Task description.
Exact wording is required: give all the records again, minus the pictures.

----------------

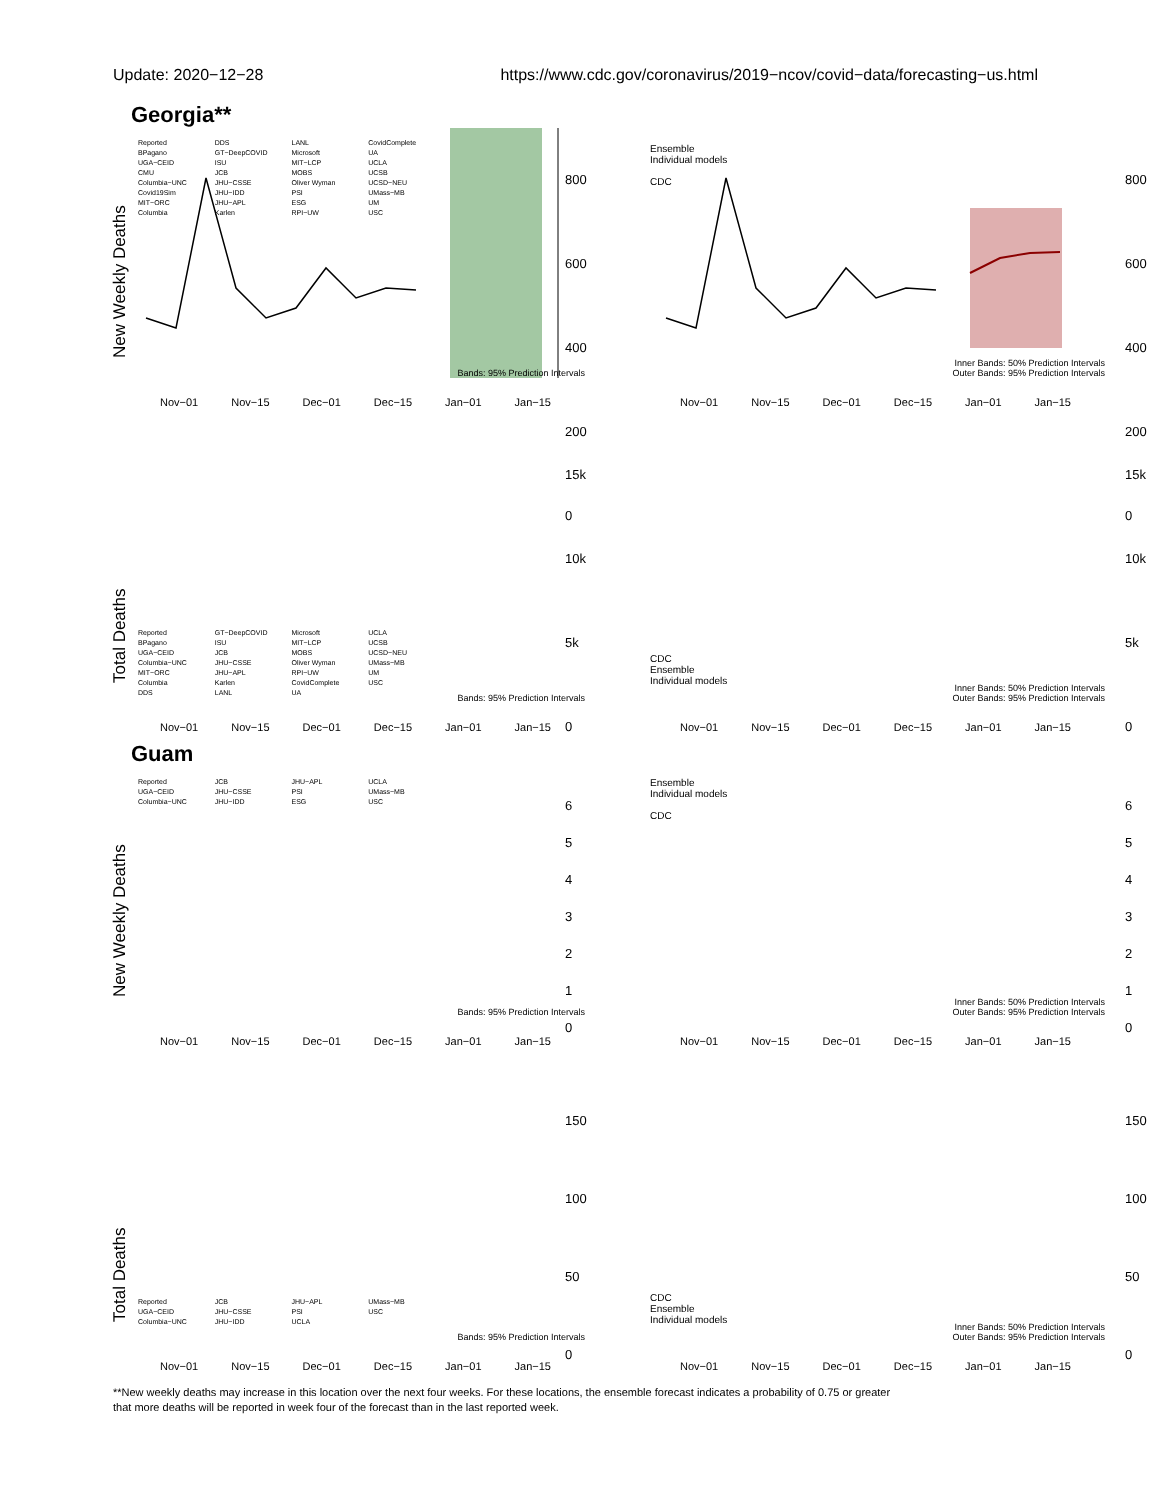Update: 2020−12−28 https://www.cdc.gov/coronavirus/2019−ncov/covid−data/forecasting−us.html
Georgia**
New Weekly Deaths
Reported
BPagano
UGA−CEID
CMU
Columbia−UNC
Covid19Sim
MIT−ORC
Columbia
DDS
GT−DeepCOVID
ISU
JCB
JHU−CSSE
JHU−IDD
JHU−APL
Karlen
LANL
Microsoft
MIT−LCP
MOBS
Oliver Wyman
PSI
ESG
RPI−UW
CovidComplete
UA
UCLA
UCSB
UCSD−NEU
UMass−MB
UM
USC
Bands: 95% Prediction Intervals
800
600
400
200
0
Nov−01 Nov−15 Dec−01 Dec−15 Jan−01 Jan−15
Ensemble
Individual models
CDC
Inner Bands: 50% Prediction Intervals
Outer Bands: 95% Prediction Intervals
800
600
400
200
0
Nov−01 Nov−15 Dec−01 Dec−15 Jan−01 Jan−15
Total Deaths
15k
10k
5k
0
Reported
BPagano
UGA−CEID
Columbia−UNC
MIT−ORC
Columbia
DDS
GT−DeepCOVID
ISU
JCB
JHU−CSSE
JHU−APL
Karlen
LANL
Microsoft
MIT−LCP
MOBS
Oliver Wyman
RPI−UW
CovidComplete
UA
UCLA
UCSB
UCSD−NEU
UMass−MB
UM
USC
Bands: 95% Prediction Intervals
Nov−01 Nov−15 Dec−01 Dec−15 Jan−01 Jan−15
15k
10k
5k
0
CDC
Ensemble
Individual models
Inner Bands: 50% Prediction Intervals
Outer Bands: 95% Prediction Intervals
Nov−01 Nov−15 Dec−01 Dec−15 Jan−01 Jan−15
Guam
New Weekly Deaths
Reported
UGA−CEID
Columbia−UNC
JCB
JHU−CSSE
JHU−IDD
JHU−APL
PSI
ESG
UCLA
UMass−MB
USC
6
5
4
3
2
1
0
Bands: 95% Prediction Intervals
Nov−01 Nov−15 Dec−01 Dec−15 Jan−01 Jan−15
Ensemble
Individual models
CDC
6
5
4
3
2
1
0
Inner Bands: 50% Prediction Intervals
Outer Bands: 95% Prediction Intervals
Nov−01 Nov−15 Dec−01 Dec−15 Jan−01 Jan−15
Total Deaths
150
100
50
0
Reported
UGA−CEID
Columbia−UNC
JCB
JHU−CSSE
JHU−IDD
JHU−APL
PSI
UCLA
UMass−MB
USC
Bands: 95% Prediction Intervals
Nov−01 Nov−15 Dec−01 Dec−15 Jan−01 Jan−15
150
100
50
0
CDC
Ensemble
Individual models
Inner Bands: 50% Prediction Intervals
Outer Bands: 95% Prediction Intervals
Nov−01 Nov−15 Dec−01 Dec−15 Jan−01 Jan−15
**New weekly deaths may increase in this location over the next four weeks. For these locations, the ensemble forecast indicates a probability of 0.75 or greater
that more deaths will be reported in week four of the forecast than in the last reported week.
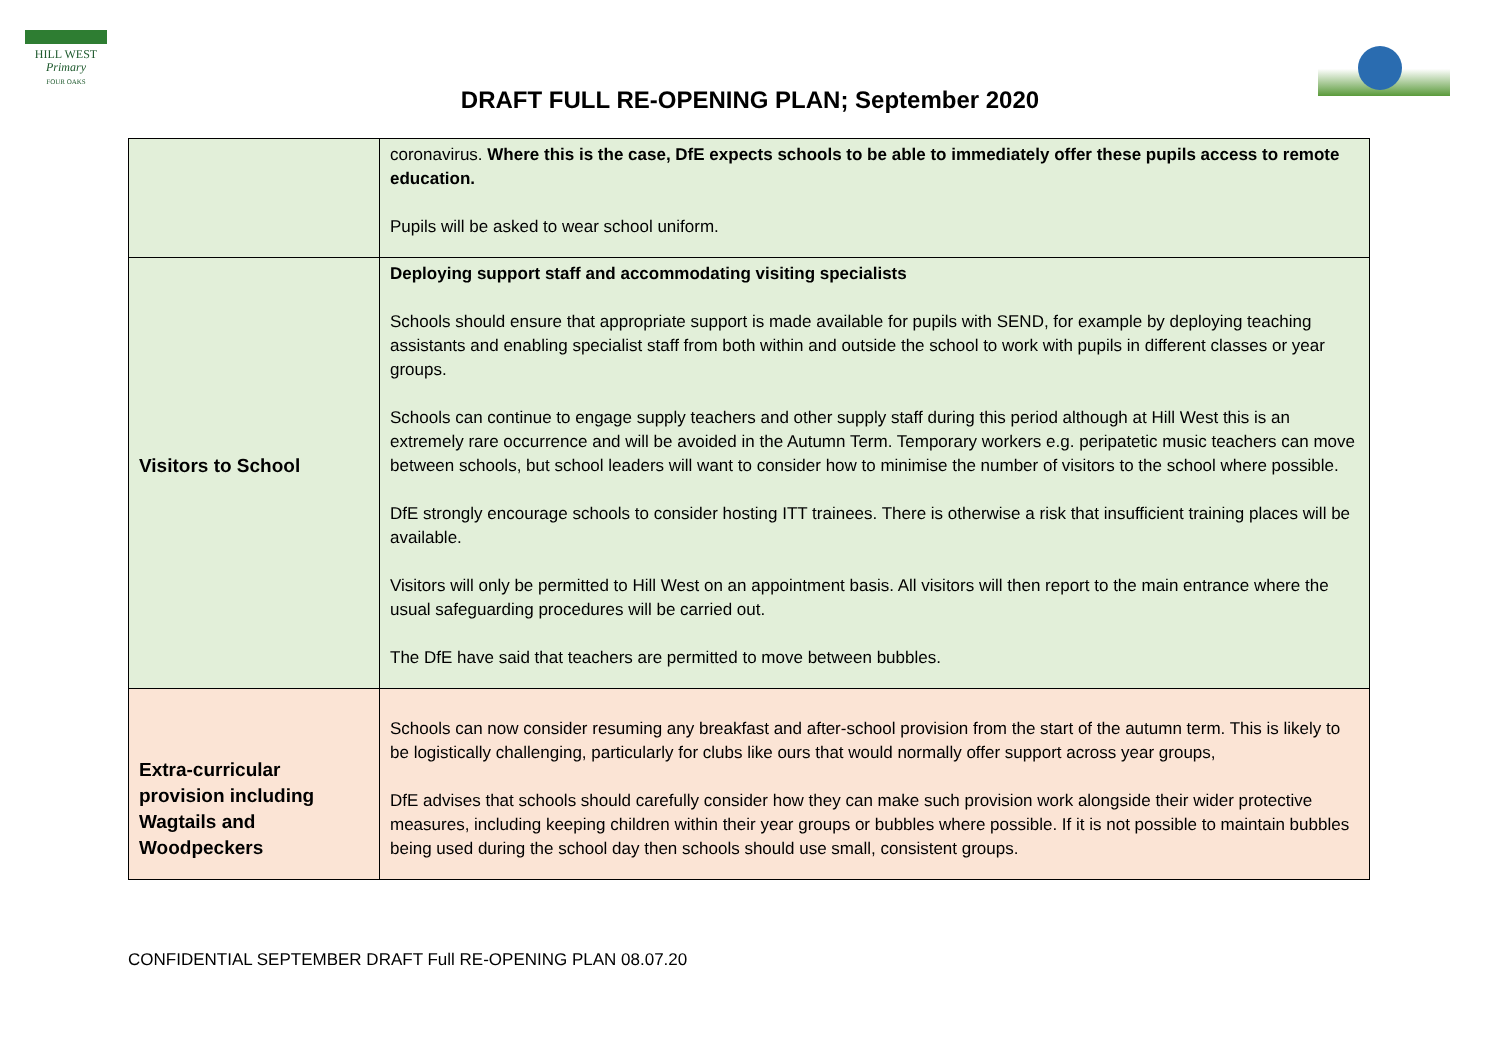HILL WEST
Primary
FOUR OAKS
DRAFT FULL RE-OPENING PLAN; September 2020
| | coronavirus. Where this is the case, DfE expects schools to be able to immediately offer these pupils access to remote education. Pupils will be asked to wear school uniform. |
| Visitors to School | Deploying support staff and accommodating visiting specialists Schools should ensure that appropriate support is made available for pupils with SEND, for example by deploying teaching assistants and enabling specialist staff from both within and outside the school to work with pupils in different classes or year groups. Schools can continue to engage supply teachers and other supply staff during this period although at Hill West this is an extremely rare occurrence and will be avoided in the Autumn Term. Temporary workers e.g. peripatetic music teachers can move between schools, but school leaders will want to consider how to minimise the number of visitors to the school where possible. DfE strongly encourage schools to consider hosting ITT trainees. There is otherwise a risk that insufficient training places will be available. Visitors will only be permitted to Hill West on an appointment basis. All visitors will then report to the main entrance where the usual safeguarding procedures will be carried out. The DfE have said that teachers are permitted to move between bubbles. |
| Extra-curricular provision including Wagtails and Woodpeckers | Schools can now consider resuming any breakfast and after-school provision from the start of the autumn term. This is likely to be logistically challenging, particularly for clubs like ours that would normally offer support across year groups, DfE advises that schools should carefully consider how they can make such provision work alongside their wider protective measures, including keeping children within their year groups or bubbles where possible. If it is not possible to maintain bubbles being used during the school day then schools should use small, consistent groups. |
CONFIDENTIAL SEPTEMBER DRAFT Full RE-OPENING PLAN 08.07.20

----------------

Written solution.
Update: 2020−12−28 https://www.cdc.gov/coronavirus/2019−ncov/covid−data/forecasting−us.html
Georgia**
New Weekly Deaths
Reported
BPagano
UGA−CEID
CMU
Columbia−UNC
Covid19Sim
MIT−ORC
Columbia
DDS
GT−DeepCOVID
ISU
JCB
JHU−CSSE
JHU−IDD
JHU−APL
Karlen
LANL
Microsoft
MIT−LCP
MOBS
Oliver Wyman
PSI
ESG
RPI−UW
CovidComplete
UA
UCLA
UCSB
UCSD−NEU
UMass−MB
UM
USC
Bands: 95% Prediction Intervals
800
600
400
200
0
Nov−01 Nov−15 Dec−01 Dec−15 Jan−01 Jan−15
Ensemble
Individual models
CDC
Inner Bands: 50% Prediction Intervals
Outer Bands: 95% Prediction Intervals
800
600
400
200
0
Nov−01 Nov−15 Dec−01 Dec−15 Jan−01 Jan−15
Total Deaths
15k
10k
5k
0
Reported
BPagano
UGA−CEID
Columbia−UNC
MIT−ORC
Columbia
DDS
GT−DeepCOVID
ISU
JCB
JHU−CSSE
JHU−APL
Karlen
LANL
Microsoft
MIT−LCP
MOBS
Oliver Wyman
RPI−UW
CovidComplete
UA
UCLA
UCSB
UCSD−NEU
UMass−MB
UM
USC
Bands: 95% Prediction Intervals
Nov−01 Nov−15 Dec−01 Dec−15 Jan−01 Jan−15
15k
10k
5k
0
CDC
Ensemble
Individual models
Inner Bands: 50% Prediction Intervals
Outer Bands: 95% Prediction Intervals
Nov−01 Nov−15 Dec−01 Dec−15 Jan−01 Jan−15
Guam
New Weekly Deaths
Reported
UGA−CEID
Columbia−UNC
JCB
JHU−CSSE
JHU−IDD
JHU−APL
PSI
ESG
UCLA
UMass−MB
USC
6
5
4
3
2
1
0
Bands: 95% Prediction Intervals
Nov−01 Nov−15 Dec−01 Dec−15 Jan−01 Jan−15
Ensemble
Individual models
CDC
6
5
4
3
2
1
0
Inner Bands: 50% Prediction Intervals
Outer Bands: 95% Prediction Intervals
Nov−01 Nov−15 Dec−01 Dec−15 Jan−01 Jan−15
Total Deaths
150
100
50
0
Reported
UGA−CEID
Columbia−UNC
JCB
JHU−CSSE
JHU−IDD
JHU−APL
PSI
UCLA
UMass−MB
USC
Bands: 95% Prediction Intervals
Nov−01 Nov−15 Dec−01 Dec−15 Jan−01 Jan−15
150
100
50
0
CDC
Ensemble
Individual models
Inner Bands: 50% Prediction Intervals
Outer Bands: 95% Prediction Intervals
Nov−01 Nov−15 Dec−01 Dec−15 Jan−01 Jan−15
**New weekly deaths may increase in this location over the next four weeks. For these locations, the ensemble forecast indicates a probability of 0.75 or greater
that more deaths will be reported in week four of the forecast than in the last reported week.
HILL WEST
Primary
FOUR OAKS
DRAFT FULL RE-OPENING PLAN; September 2020
| | coronavirus. Where this is the case, DfE expects schools to be able to immediately offer these pupils access to remote education. Pupils will be asked to wear school uniform. |
| Visitors to School | Deploying support staff and accommodating visiting specialists Schools should ensure that appropriate support is made available for pupils with SEND, for example by deploying teaching assistants and enabling specialist staff from both within and outside the school to work with pupils in different classes or year groups. Schools can continue to engage supply teachers and other supply staff during this period although at Hill West this is an extremely rare occurrence and will be avoided in the Autumn Term. Temporary workers e.g. peripatetic music teachers can move between schools, but school leaders will want to consider how to minimise the number of visitors to the school where possible. DfE strongly encourage schools to consider hosting ITT trainees. There is otherwise a risk that insufficient training places will be available. Visitors will only be permitted to Hill West on an appointment basis. All visitors will then report to the main entrance where the usual safeguarding procedures will be carried out. The DfE have said that teachers are permitted to move between bubbles. |
| Extra-curricular provision including Wagtails and Woodpeckers | Schools can now consider resuming any breakfast and after-school provision from the start of the autumn term. This is likely to be logistically challenging, particularly for clubs like ours that would normally offer support across year groups, DfE advises that schools should carefully consider how they can make such provision work alongside their wider protective measures, including keeping children within their year groups or bubbles where possible. If it is not possible to maintain bubbles being used during the school day then schools should use small, consistent groups. |
CONFIDENTIAL SEPTEMBER DRAFT Full RE-OPENING PLAN 08.07.20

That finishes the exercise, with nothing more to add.